**EXERCISE PROMPT:** For each line below that contains the word "November", make a copy.

**GIVEN ENTRIES:**

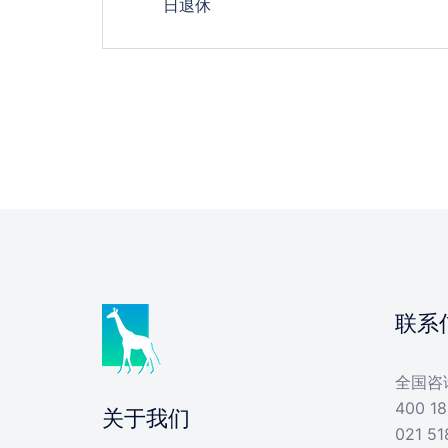
navigation
日退休
联系
全国咨
400 18
关于我们
021 51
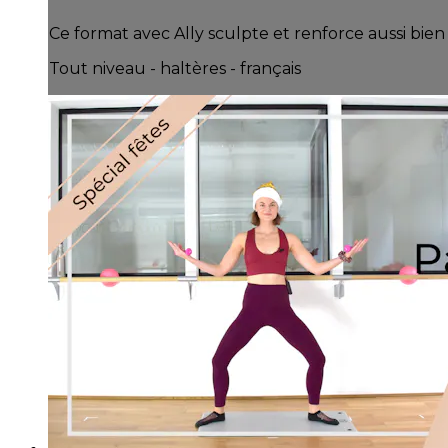
Ce format avec Ally sculpte et renforce aussi bien
Tout niveau - haltères - français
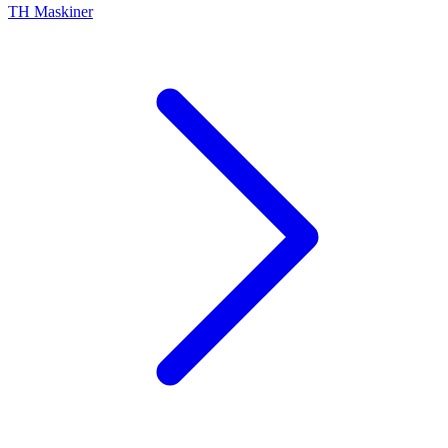
TH Maskiner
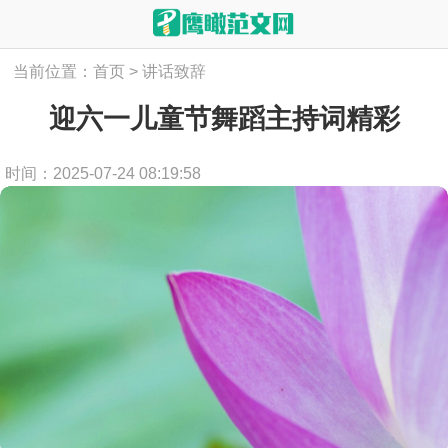
当前位置：
首页
>
讲话致辞
迎六一儿童节舞蹈主持词精彩
时间：2025-07-24 08:19:58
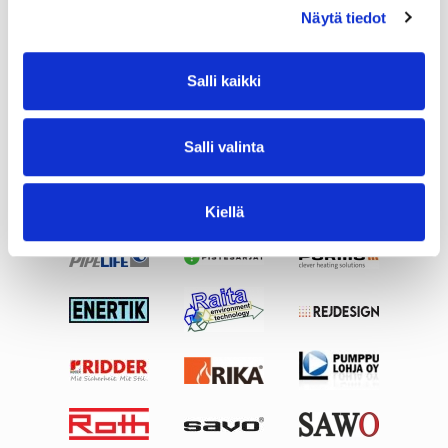
Näytä tiedot
Salli kaikki
Salli valinta
Kiellä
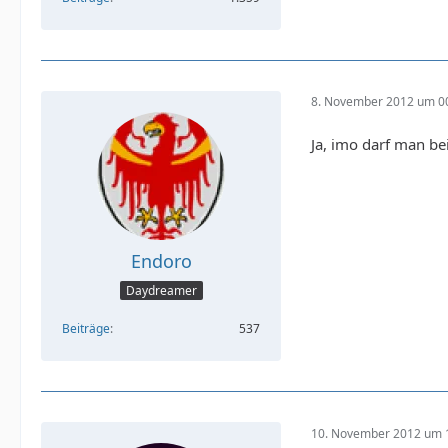
8. November 2012 um 0
Ja, imo darf man b
Endoro
Daydreamer
Beiträge
537
10. November 2012 um 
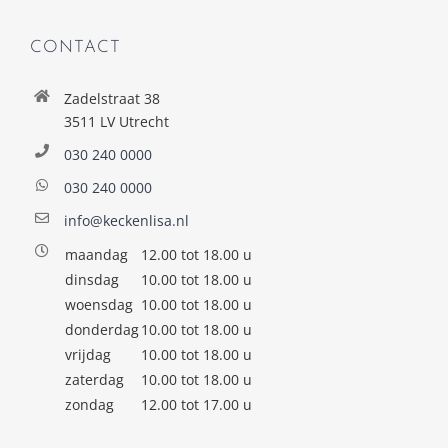
CONTACT
Zadelstraat 38
3511 LV Utrecht
030 240 0000
030 240 0000
info@keckenlisa.nl
maandag
12.00 tot 18.00 u
dinsdag
10.00 tot 18.00 u
woensdag
10.00 tot 18.00 u
donderdag
10.00 tot 18.00 u
vrijdag
10.00 tot 18.00 u
zaterdag
10.00 tot 18.00 u
zondag
12.00 tot 17.00 u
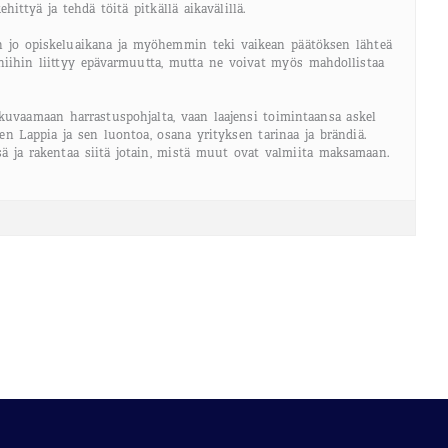
hittyä ja tehdä töitä pitkällä aikavälillä.
sen jo opiskeluaikana ja myöhemmin teki vaikean päätöksen lähteä
niihin liittyy epävarmuutta, mutta ne voivat myös mahdollistaa
 kuvaamaan harrastuspohjalta, vaan laajensi toimintaansa askel
n Lappia ja sen luontoa, osana yrityksen tarinaa ja brändiä.
ä ja rakentaa siitä jotain, mistä muut ovat valmiita maksamaan.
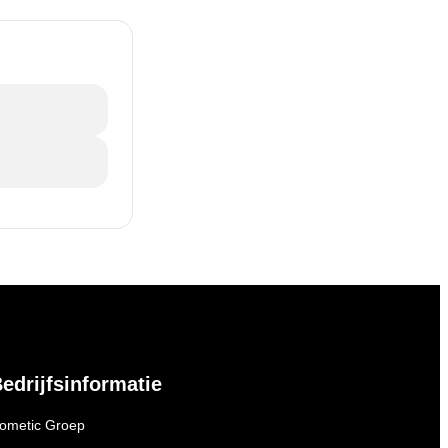
edrijfsinformatie
ometic Groep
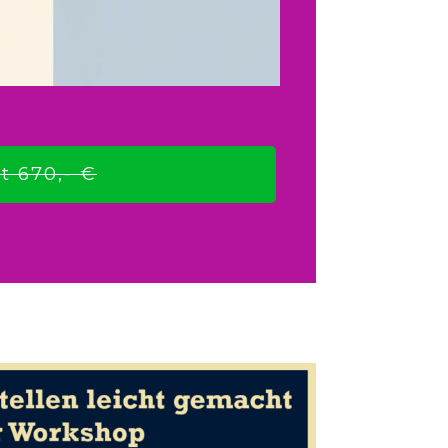
t 670,- €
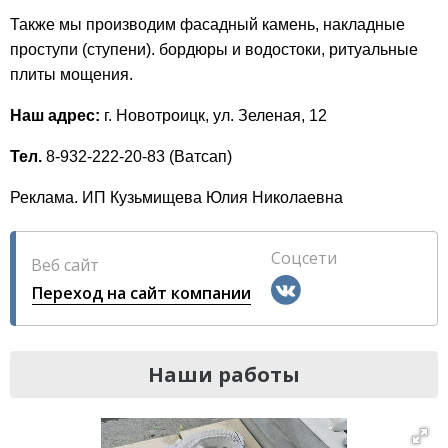
Также мы производим фасадный камень, накладные
проступи (ступени). бордюры и водостоки, ритуальные
плиты мощения.
Наш адрес:
г. Новотроицк, ул. Зеленая, 12
Тел.
8-932-222-20-83 (Ватсап)
Реклама. ИП Кузьмищева Юлия Николаевна
Соцсети
Веб сайт
Переход на сайт компании
Наши работы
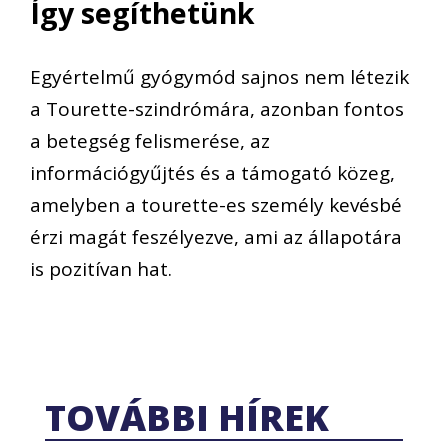
Így segíthetünk
Egyértelmű gyógymód sajnos nem létezik
a Tourette-szindrómára, azonban fontos
a betegség felismerése, az
információgyűjtés és a támogató közeg,
amelyben a tourette-es személy kevésbé
érzi magát feszélyezve, ami az állapotára
is pozitívan hat.
TOVÁBBI HÍREK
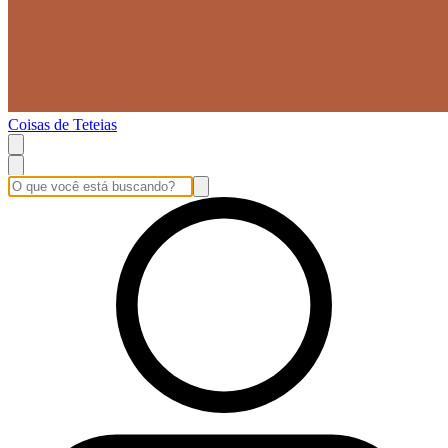
Coisas de Teteias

**WRITTEN SOLUTION:**
8. November 2012 um 0
10. November 2012 um 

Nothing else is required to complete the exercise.